That whole farce was so preposterous that for nigh on 20 hours since its conclusion I have been gently reclining in a darkened room with nothing but the dulcet tones of Julie London to nurse my hurting brain. If the sign of greatness is how one copes with adversity then our much-vaunted back-four ought to be wheeled out onto the High Road and pelted with rotten fruit and a selection of heavy, blunt metal objects, for their collective display of incompetence that ushered in the second and third goals. (Not that anyone should be particularly exonerated for the first goal either – a naughty push in Vertonghen’s back there may have been, but that West Ham were effectively able to play a one-two on our goal line smacks of somebody somewhere tripping over their own shoelaces.)

The Second Goal

Kyle Walker’s occasional moments of cerebral evacuation were never that entertaining in the first place, but now they are becoming a dashed nuisance make no mistake. I am generally loath to criticise the chap as he typically displays more fight than the rest of them combined, but on this occasion his pace was not enough to right the wrong of being caught near the halfway line when West Ham were bearing down on goal.

The Third Goal

Marvellous to see our brave young captain celebrate a new three-year contract with a typical moment of lumbering clumsiness, dangling a leg as the West Ham blighter skipped past him in a flash. He may exude lashings of gung and ho when winning headers, and think himself Hoddle incarnate as he pings those diagonal 70-yard passes, but Dawson’s bread and butter is to defend, and the chap has the turning speed of a dozy elephant and sprinting technique of one of the slower members of the Corluka clan. I am becoming rather fed up of seeing him discombobulated to within an inch of his life by a straightforward shoulder-dip and sprint routine. Watching a fleet-footed opponent dash towards him is akin to those prescient moments in the Final Destination films when some suspiciously good-looking young American lass envisages a cyclist crashing into a petrol tanker, being flattened by a falling piano and then having their head bitten off by a passing dinosaur. A useful squad member Dawson surely is, but the sooner Kaboul is fit and raring to go the better.

Data extracted from a collection:

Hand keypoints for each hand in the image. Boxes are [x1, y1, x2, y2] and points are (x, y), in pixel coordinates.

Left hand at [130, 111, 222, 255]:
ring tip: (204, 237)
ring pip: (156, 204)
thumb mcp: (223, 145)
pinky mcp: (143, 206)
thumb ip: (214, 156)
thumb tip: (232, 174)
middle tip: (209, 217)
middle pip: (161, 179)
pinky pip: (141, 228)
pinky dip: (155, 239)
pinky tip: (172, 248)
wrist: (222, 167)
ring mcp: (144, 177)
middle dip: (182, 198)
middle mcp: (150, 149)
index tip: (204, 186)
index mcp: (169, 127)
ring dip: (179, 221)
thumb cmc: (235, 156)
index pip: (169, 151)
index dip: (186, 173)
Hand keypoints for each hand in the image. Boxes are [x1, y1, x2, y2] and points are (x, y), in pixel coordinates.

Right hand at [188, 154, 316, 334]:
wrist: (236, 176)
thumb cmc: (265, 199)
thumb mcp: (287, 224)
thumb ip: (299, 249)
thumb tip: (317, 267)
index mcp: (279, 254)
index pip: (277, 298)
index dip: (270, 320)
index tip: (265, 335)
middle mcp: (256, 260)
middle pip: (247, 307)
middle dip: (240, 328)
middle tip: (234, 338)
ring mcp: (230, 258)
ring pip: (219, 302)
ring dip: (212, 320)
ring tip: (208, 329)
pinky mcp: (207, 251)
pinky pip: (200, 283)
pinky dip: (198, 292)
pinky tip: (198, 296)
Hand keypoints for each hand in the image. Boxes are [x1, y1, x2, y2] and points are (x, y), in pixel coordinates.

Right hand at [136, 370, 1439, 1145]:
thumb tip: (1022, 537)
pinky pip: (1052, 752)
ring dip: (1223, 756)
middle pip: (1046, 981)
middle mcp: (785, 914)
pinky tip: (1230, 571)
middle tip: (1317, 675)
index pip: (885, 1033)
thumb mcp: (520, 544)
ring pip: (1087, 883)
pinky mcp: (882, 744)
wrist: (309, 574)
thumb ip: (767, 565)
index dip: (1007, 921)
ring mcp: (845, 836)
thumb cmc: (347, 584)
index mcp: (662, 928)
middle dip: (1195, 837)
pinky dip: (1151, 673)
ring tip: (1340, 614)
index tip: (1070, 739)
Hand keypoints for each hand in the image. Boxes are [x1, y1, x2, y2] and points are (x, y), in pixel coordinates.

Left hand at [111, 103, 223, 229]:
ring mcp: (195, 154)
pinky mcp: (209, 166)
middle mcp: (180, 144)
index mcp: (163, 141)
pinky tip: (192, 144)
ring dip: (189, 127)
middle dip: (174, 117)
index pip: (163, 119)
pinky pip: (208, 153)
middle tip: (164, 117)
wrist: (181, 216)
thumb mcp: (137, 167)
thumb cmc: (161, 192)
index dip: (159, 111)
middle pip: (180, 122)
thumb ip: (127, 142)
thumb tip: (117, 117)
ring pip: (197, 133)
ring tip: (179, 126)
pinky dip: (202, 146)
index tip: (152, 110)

* _Work instruction 1_
In the West Ham match commentary, which player is described as celebrating a new three-year contract?
* _Work instruction 2_
Please continue the West Ham match commentary after its final sentence.

* _Written response 1_
Dawson, the team's young captain.

* _Written response 2_
Not that young Vertonghen escapes blame either. To fail to catch a man running half the length of the pitch with the ball at his feet is unforgivable. Someone ought to tousle that immaculately-combed hair of his by way of punishment. That ought to elicit a few howls of anguish.

The First Hour

For all the idiocy that spread like a rash across the back-four in the latter stages it was still a rummy old thing to watch our lot dominate things for the first hour and then waddle off home three down to a team without a striker. In a sense it was fairly typical White Hart Lane fare, for many a time and oft have we hammered away at a defensive opponent and then been caught out at a set-piece. It seems a dashed shame though, because it felt like a goal was coming. Paulinho’s tendency to shoot from everywhere and aim at anything may incorporate as much wild missing as hitting, but his propensity to surge into the area to support the front man is a welcome one, and he seemed to push even further up the pitch after half-time, encapsulating a greater urgency amongst our troops.

Alas, Eriksen was denied much space, Lamela was fairly impotent when eventually introduced, and that whole left-flank business seemed to be quietly erased from our game plan. No particular need to panic, for I can hardly see Liverpool and Southampton challenging come May, but it is about bally time we put these meddling bottom half teams to the sword and tonked them with three or four early goals, rather than beavering away at nil-nil into the final half hour.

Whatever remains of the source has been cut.